I Love NY Logo: Copyright and Suing Rights

A diehard Bob Dylan fan and the groundbreaking graphic designer, Milton Glaser, created something at the back of a taxi using scrap paper and a red crayon: the I Love NY logo. 

To this date, the original drawing is held in the Museum of Modern Art in Manhattan – whereas millions of t-shirts, coffee mugs, hats, scarves, and souvenirs have been roaming around the world with this widely famous logo on them. From brand billboards and expensive souvenir stores to a flea market – if you step in New York City, you certainly cannot miss the I Love NY logo: the essence of New York. 

Related: 10 Things You Didn’t Know About the Iconic “I Love NY” Logo

Nonetheless, as per a recent incident, you can get sued if you sell a photograph with the I Love NY logo in it. 

A documentary and street photographer named Michael Goldrei received an email from a United Kingdom-based photo agency, Alamy, which could have been the end of his photography career – but, fortunately, it was more of an exemplar. 

To understand this better, we need to move back to the year 2013 when the following image was shot:

Years later, the iconic logo on the wrinkled plastic bag caught the attention of NYSDED (New York State Department of Economic Development), and soon enough, the Alamy Copyright team sent an email to the Vienna-based photographer stating that his image(s) with the I Love New York logo in it can be used solely for the editorial purposes and no longer should be put into any commercial use. 

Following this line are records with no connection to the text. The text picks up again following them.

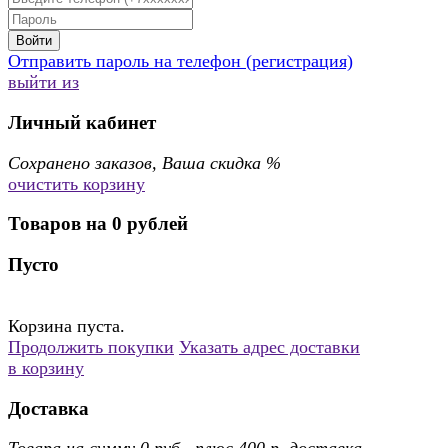
Войти
Отправить пароль на телефон (регистрация)
выйти из
Личный кабинет
Сохранено
заказов, Ваша скидка
%
очистить корзину
Товаров на
0
рублей
Пусто
Корзина пуста.
Продолжить покупки
Указать адрес доставки
в корзину
Доставка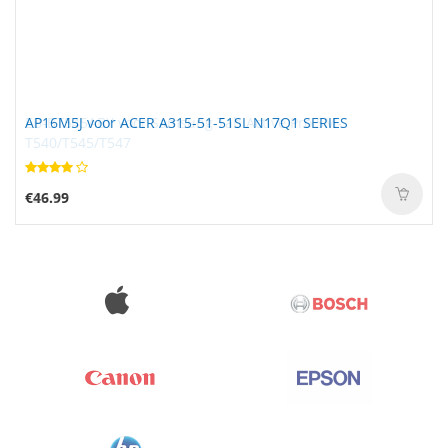
AP16M5J voor ACER A315-51-51SL N17Q1 SERIES
€46.99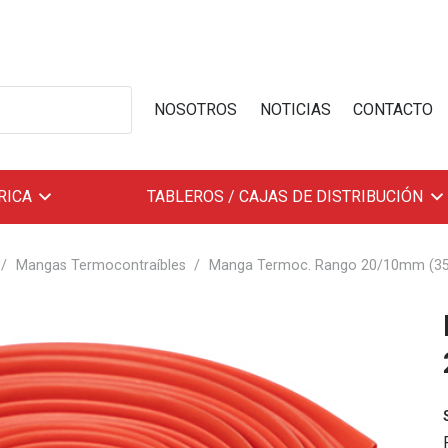
NOSOTROS
NOTICIAS
CONTACTO
RICA
TABLEROS / CAJAS DE DISTRIBUCIÓN
/
Mangas Termocontraíbles
/
Manga Termoc. Rango 20/10mm (35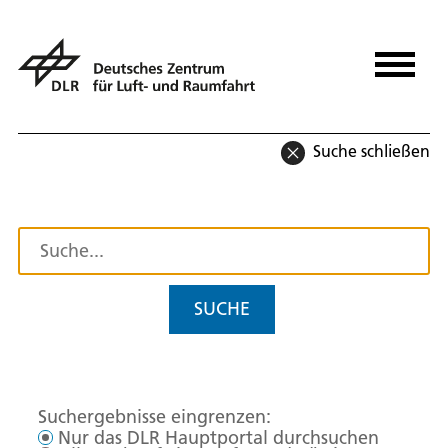
Suche schließen
SUCHE
Suchergebnisse eingrenzen:
Nur das DLR Hauptportal durchsuchen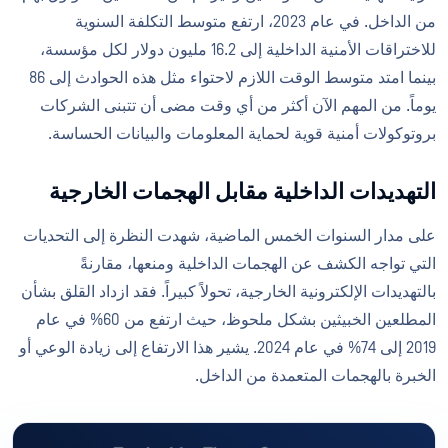
من الداخل. في عام 2023، ارتفع متوسط التكلفة السنوية
للاختراقات الأمنية الداخلية إلى 16.2 مليون دولار لكل مؤسسة،
بينما امتد متوسط الوقت اللازم لاحتواء مثل هذه الحوادث إلى 86
يوماً. من المهم الآن أكثر من أي وقت مضى أن تتبنى الشركات
بروتوكولات أمنية قوية لحماية المعلومات والبيانات الحساسة.
التهديدات الداخلية مقابل الهجمات الخارجية
على مدار السنوات الخمس الماضية، شهدت النظرة إلى التحديات
التي تواجه الكشف عن الهجمات الداخلية ومنعها، مقارنةً
بالتهديدات الإلكترونية الخارجية، تحولاً كبيراً. فقد ازداد القلق بشأن
المطلعين الخبيثين بشكل ملحوظ، حيث ارتفع من 60% في عام
2019 إلى 74% في عام 2024. يشير هذا الارتفاع إلى زيادة الوعي أو
الخبرة بالهجمات المتعمدة من الداخل.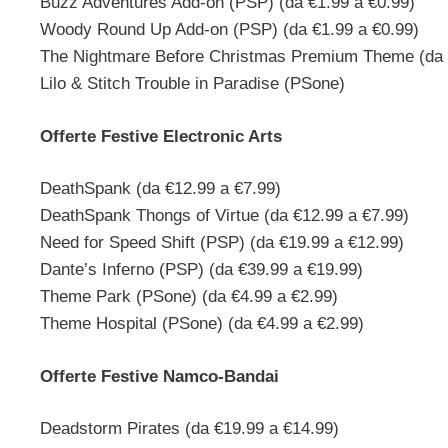
Buzz Adventures Add-on (PSP) (da €1.99 a €0.99)
Woody Round Up Add-on (PSP) (da €1.99 a €0.99)
The Nightmare Before Christmas Premium Theme (da 
Lilo & Stitch Trouble in Paradise (PSone)
Offerte Festive Electronic Arts
DeathSpank (da €12.99 a €7.99)
DeathSpank Thongs of Virtue (da €12.99 a €7.99)
Need for Speed Shift (PSP) (da €19.99 a €12.99)
Dante’s Inferno (PSP) (da €39.99 a €19.99)
Theme Park (PSone) (da €4.99 a €2.99)
Theme Hospital (PSone) (da €4.99 a €2.99)
Offerte Festive Namco-Bandai
Deadstorm Pirates (da €19.99 a €14.99)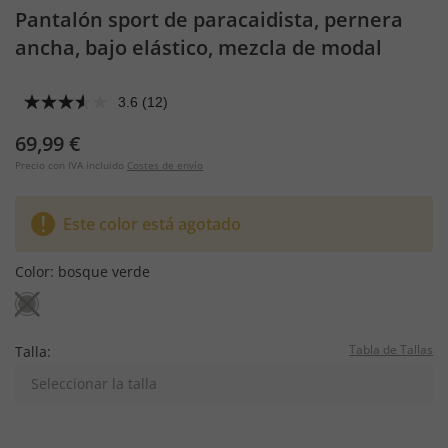
Pantalón sport de paracaidista, pernera
ancha, bajo elástico, mezcla de modal
3.6
(12)
69,99 €
Precio con IVA incluido
Costes de envío
Este color está agotado
Color:
bosque verde
Tabla de Tallas
Talla:
Seleccionar la talla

With the logo being the official state slogan, one of the most legendary logos for 43 years, and trademarked by an establishment as authoritative as NYSDED, Michael says that he was not surprised by this occurrence. Nonetheless, he raises more than a fair point asking “In an age where walking through a city may expose you to hundreds of logos on clothing, shop signs, coffee cups, etc. every few minutes, where should companies draw the line as to what is their intellectual property, and what is just part of the (unavoidable) street furniture of everyday life?”

Built to save the tourism industry, this logo has reached a peak that takes tourism beyond New York. 

While the NYSDED is open to providing a license for the I Love New York logo and brand, it surely cannot be an easy nut to crack. Also, the underlying question is: with the logo placed on millions of products, is it even doable to wipe out the commercial access for all of those? If so, is this just the beginning of how New York shows their sincerity towards its brand?